• **Work request 1**
Rewrite the paragraph of the relief article that begins "Henry's Hotcakes (HH) received" as a shorter list, keeping its main facts.
• **Work request 2**
Output the passage of the relief article that starts at the words "- Each single" and stops after "a lender today.", copying it word for word.

• **Extract**
----

PPP 2nd Draw vs ERTC vs RRF: What to Know
by David Klemt
Some regions, states and people are behaving like the pandemic is over but our industry is still in crisis.
There is good news in the form of a few resources business owners can utilize.
Let’s take a look at the the Employee Retention Tax Credit, second Paycheck Protection Program draw, and Restaurant Revitalization Fund.
Paycheck Protection Program
Today is your last day to apply for the second PPP draw. That’s why we’re starting here and why, if you haven’t yet, you need to apply now.
According to the Small Business Administration, a borrower is (generally speaking) eligible if they:
- previously received a first-draw PPP loan and will use (or has used) the full amount only for authorized uses;
- have no more than 300 employees; and
- are able to demonstrate at least a 25-percent reduction in gross receipts between comparable quarters in 2019 and 2020.
Applicants seeking a second draw need to know the following:
- No extension date has been announced for the second PPP draw.
- Each single borrower is limited to a $2 million loan.
- Using the first draw as a model, the average loan size may be around $128,000.
- The terms of second-draw PPP loans are the same regardless of who is borrowing and who is lending.
Use SBA Lender Match to find a lender today.
Employee Retention Tax Credit
When it comes to relief for this industry, much of the focus is on the PPP and RRF.
However, the ERTC can be a valuable resource for eligible restaurants.
First, what’s the ERTC? It’s a payroll tax credit—fully refundable—meant to persuade employers to keep and compensate their workers when they’re not fully operational.
Second, who’s eligible? To claim ERTC for a given calendar quarter, restaurant operators must show:
- full or partial suspension as a result of orders from a governmental authority limiting commerce, travel or group meetings due to Covid-19; or
- they experienced a significant decline in gross receipts during the calendar quarter when compared to 2019.
The above criteria apply to the quarter an operator is applying for the ERTC.
To better understand the ERTC, we’re including an example from the National Restaurant Association:
Henry’s Hotcakes (HH) received a $120,000 PPP loan in April 2020. These funds were fully spent on its 10 employees by September 20, 2020. Previously, HH would not have qualified for ERTC. However, HH can now reach back to its wages for the fourth quarter of 2020 (OCTDEC) and obtain up to $5,000 per eligible employee (50% credit of up to $10,000 in eligible wages) in ERTC.

----

• **Recorded information**

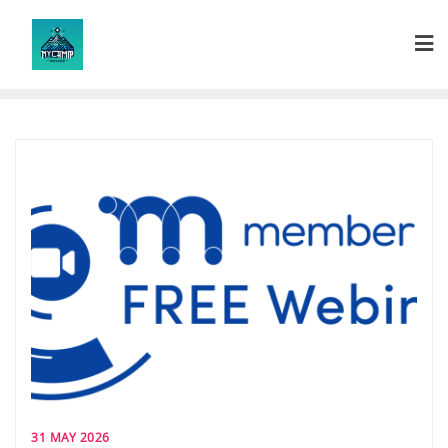
Skip
to
content
31 MAY 2026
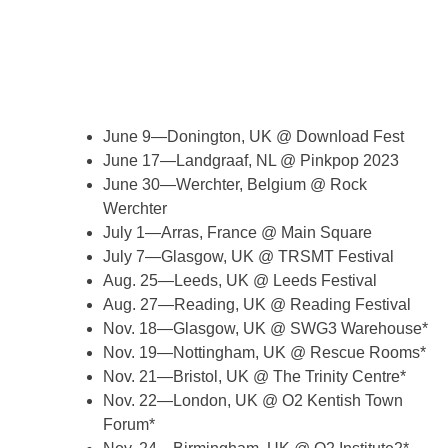
June 9—Donington, UK @ Download Fest
June 17—Landgraaf, NL @ Pinkpop 2023
June 30—Werchter, Belgium @ Rock
Werchter
July 1—Arras, France @ Main Square
July 7—Glasgow, UK @ TRSMT Festival
Aug. 25—Leeds, UK @ Leeds Festival
Aug. 27—Reading, UK @ Reading Festival
Nov. 18—Glasgow, UK @ SWG3 Warehouse*
Nov. 19—Nottingham, UK @ Rescue Rooms*
Nov. 21—Bristol, UK @ The Trinity Centre*
Nov. 22—London, UK @ O2 Kentish Town
Forum*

----

• **Problem solution 1**
- Henry's Hotcakes (HH) received a $120,000 PPP loan in April 2020.
- It spent the full amount on its 10 employees by September 20, 2020.
- Previously, it would not have qualified for ERTC.
- It can now reach back to its fourth-quarter 2020 (OCT–DEC) wages.
- It can claim up to $5,000 per eligible employee in ERTC, a 50% credit on up to $10,000 in eligible wages.

• **Problem solution 2**
- Each single borrower is limited to a $2 million loan.
- Using the first draw as a model, the average loan size may be around $128,000.
- The terms of second-draw PPP loans are the same regardless of who is borrowing and who is lending.
Use SBA Lender Match to find a lender today.